[Stored items]
▬▬▬▬▬▬

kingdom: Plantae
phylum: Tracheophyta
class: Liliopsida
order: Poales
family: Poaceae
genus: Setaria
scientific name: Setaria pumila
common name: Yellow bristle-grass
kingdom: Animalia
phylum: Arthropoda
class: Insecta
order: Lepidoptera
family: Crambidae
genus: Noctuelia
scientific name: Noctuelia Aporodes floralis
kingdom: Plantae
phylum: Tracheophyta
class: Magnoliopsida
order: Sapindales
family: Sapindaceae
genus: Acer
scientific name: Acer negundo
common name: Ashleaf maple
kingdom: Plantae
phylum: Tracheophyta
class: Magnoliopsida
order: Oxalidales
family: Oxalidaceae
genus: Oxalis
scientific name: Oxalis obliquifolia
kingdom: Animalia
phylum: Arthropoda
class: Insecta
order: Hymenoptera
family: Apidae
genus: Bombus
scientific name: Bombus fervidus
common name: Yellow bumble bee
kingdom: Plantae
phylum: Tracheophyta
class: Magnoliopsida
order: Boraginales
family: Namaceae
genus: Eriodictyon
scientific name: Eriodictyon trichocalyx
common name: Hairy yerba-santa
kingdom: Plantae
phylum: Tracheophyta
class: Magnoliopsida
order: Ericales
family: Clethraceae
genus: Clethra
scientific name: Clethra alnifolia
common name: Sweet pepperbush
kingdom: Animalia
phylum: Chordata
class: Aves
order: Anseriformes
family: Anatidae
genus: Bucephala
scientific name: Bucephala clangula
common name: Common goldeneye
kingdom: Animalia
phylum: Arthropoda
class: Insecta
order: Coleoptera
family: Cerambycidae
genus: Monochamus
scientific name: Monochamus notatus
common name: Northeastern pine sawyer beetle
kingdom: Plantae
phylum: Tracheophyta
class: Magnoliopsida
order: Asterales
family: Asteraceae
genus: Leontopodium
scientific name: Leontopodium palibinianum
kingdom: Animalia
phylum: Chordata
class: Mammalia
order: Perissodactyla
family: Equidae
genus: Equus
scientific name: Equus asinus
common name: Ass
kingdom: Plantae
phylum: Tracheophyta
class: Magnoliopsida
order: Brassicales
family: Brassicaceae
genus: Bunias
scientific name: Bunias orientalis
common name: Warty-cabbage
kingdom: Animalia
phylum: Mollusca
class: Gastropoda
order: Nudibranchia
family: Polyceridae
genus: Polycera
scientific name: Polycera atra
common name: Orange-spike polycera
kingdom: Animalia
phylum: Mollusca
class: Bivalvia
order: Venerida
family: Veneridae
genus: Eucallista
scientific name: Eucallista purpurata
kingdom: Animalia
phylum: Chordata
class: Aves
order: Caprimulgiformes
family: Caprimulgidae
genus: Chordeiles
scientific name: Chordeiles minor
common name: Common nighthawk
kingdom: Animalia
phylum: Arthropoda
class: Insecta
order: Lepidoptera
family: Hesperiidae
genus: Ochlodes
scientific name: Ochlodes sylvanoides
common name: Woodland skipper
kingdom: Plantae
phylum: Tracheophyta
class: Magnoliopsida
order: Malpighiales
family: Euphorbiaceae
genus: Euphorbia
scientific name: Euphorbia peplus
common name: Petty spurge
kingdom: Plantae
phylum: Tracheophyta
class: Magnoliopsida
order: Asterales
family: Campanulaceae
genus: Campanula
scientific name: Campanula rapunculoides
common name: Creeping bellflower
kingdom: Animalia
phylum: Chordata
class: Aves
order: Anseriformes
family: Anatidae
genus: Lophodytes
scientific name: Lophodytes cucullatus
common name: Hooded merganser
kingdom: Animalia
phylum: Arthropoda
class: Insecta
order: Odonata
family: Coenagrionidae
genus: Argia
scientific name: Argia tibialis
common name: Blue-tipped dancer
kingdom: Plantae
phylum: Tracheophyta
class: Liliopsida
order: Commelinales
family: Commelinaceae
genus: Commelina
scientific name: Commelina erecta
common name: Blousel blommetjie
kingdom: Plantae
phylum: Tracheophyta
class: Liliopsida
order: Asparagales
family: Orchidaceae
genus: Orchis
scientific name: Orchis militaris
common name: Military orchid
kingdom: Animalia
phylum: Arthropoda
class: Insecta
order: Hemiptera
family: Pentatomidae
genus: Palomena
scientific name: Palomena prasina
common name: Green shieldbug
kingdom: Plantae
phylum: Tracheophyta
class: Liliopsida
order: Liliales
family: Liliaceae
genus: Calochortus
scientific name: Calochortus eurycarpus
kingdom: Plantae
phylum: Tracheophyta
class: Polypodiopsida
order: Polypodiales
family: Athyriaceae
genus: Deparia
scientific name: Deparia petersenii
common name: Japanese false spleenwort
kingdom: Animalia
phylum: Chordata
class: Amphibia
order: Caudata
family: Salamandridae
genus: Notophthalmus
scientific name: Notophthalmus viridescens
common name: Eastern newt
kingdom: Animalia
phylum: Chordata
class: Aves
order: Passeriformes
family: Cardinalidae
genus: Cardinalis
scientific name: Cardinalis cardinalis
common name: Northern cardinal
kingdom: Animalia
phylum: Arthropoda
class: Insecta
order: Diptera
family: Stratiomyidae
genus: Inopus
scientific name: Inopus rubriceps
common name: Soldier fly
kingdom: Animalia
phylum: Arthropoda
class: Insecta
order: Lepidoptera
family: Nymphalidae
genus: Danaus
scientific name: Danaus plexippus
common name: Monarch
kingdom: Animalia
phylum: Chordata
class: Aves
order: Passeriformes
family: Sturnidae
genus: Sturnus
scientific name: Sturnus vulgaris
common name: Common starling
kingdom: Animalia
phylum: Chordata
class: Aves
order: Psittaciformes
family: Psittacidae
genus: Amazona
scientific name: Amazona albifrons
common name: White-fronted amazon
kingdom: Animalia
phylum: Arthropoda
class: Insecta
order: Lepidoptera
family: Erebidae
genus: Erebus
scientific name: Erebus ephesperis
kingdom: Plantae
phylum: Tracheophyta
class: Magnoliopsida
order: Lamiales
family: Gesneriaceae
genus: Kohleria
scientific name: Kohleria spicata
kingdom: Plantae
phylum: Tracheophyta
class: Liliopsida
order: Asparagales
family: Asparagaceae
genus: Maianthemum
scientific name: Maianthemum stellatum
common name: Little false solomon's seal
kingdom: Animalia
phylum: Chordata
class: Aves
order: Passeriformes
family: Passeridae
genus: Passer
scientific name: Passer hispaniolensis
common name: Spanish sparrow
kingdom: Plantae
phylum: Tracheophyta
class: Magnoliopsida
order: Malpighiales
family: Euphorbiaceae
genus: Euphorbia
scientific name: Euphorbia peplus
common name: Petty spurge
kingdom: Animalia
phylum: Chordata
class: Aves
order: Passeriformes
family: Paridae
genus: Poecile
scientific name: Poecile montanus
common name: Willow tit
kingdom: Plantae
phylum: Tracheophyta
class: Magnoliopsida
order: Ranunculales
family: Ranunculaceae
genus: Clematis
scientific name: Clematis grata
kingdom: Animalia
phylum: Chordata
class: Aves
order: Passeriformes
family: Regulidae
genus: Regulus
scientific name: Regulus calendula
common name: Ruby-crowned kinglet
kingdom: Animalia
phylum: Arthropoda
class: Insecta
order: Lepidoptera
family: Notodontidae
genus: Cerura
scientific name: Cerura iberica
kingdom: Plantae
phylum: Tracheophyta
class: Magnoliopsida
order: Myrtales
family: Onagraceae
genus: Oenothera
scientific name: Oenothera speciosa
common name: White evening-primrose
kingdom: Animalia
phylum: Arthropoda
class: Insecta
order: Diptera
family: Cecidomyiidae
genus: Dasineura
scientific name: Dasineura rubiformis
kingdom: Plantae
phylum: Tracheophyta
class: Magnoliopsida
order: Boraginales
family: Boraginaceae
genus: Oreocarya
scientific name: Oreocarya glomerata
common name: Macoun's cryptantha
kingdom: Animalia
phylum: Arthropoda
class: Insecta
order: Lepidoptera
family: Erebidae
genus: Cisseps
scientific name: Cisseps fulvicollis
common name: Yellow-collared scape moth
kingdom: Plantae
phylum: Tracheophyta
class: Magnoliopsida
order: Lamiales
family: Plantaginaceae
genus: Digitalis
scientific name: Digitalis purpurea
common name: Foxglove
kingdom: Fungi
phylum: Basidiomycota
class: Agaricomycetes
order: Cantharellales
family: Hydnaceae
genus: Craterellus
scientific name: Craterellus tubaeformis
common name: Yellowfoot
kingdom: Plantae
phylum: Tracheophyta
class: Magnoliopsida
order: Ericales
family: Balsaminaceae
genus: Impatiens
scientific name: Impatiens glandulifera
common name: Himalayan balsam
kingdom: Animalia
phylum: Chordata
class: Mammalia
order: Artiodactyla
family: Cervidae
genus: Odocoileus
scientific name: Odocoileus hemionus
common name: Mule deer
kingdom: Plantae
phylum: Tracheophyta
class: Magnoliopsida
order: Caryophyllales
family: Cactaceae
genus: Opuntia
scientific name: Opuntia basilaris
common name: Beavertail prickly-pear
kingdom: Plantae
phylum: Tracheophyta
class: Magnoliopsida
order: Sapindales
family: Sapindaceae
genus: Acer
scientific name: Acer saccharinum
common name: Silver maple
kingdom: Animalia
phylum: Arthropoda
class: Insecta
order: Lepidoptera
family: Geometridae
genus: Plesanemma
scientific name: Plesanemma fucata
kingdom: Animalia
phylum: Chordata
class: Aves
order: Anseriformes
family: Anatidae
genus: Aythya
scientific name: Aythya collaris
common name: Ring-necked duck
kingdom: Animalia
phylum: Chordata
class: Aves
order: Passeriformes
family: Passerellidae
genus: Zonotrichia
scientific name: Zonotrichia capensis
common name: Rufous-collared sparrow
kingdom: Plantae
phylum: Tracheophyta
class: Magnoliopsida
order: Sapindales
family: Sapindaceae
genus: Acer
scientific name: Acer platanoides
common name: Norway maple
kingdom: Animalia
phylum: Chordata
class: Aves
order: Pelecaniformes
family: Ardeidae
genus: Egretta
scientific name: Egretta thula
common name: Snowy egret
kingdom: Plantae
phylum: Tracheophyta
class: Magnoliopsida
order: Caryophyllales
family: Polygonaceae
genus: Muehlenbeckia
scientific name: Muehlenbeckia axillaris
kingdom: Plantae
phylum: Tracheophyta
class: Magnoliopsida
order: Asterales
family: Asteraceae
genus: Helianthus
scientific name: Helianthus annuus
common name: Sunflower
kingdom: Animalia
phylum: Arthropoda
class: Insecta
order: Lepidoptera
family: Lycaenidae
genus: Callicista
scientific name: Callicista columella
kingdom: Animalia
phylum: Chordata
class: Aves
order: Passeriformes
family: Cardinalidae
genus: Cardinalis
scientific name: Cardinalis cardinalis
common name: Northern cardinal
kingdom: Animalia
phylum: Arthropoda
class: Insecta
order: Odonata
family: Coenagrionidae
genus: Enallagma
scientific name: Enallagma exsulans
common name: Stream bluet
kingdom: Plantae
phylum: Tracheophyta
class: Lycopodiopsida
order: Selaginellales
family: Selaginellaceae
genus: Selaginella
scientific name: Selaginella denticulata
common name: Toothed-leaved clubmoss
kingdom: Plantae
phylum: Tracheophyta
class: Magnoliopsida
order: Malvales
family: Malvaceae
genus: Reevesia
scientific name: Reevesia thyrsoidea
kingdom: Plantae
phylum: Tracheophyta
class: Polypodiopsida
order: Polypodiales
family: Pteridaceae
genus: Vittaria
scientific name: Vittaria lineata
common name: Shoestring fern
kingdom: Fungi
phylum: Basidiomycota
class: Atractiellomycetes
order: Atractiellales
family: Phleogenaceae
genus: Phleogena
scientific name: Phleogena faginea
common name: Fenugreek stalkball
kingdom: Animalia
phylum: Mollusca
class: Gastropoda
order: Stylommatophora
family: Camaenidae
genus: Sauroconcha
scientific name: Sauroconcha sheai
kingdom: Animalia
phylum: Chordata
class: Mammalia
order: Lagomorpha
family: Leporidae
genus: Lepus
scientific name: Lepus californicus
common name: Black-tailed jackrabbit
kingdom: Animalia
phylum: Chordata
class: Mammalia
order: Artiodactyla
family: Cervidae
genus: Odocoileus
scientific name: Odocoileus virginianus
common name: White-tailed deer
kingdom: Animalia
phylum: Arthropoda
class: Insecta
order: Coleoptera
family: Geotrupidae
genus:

▬▬▬▬▬▬

* _WORK INSTRUCTIONS_: Lay out the lines from the start of the items through the line containing "scientific name: Noctuelia Aporodes floralis", inclusive, as a Markdown table with the columns Row and Line, leaving out any blank lines.

* _EXERCISE OUTPUT_:
| Row | Line |
|---|---|
| 1 | kingdom: Plantae |
| 2 | phylum: Tracheophyta |
| 3 | class: Liliopsida |
| 4 | order: Poales |
| 5 | family: Poaceae |
| 6 | genus: Setaria |
| 7 | scientific name: Setaria pumila |
| 8 | common name: Yellow bristle-grass |
| 9 | kingdom: Animalia |
| 10 | phylum: Arthropoda |
| 11 | class: Insecta |
| 12 | order: Lepidoptera |
| 13 | family: Crambidae |
| 14 | genus: Noctuelia |
| 15 | scientific name: Noctuelia Aporodes floralis |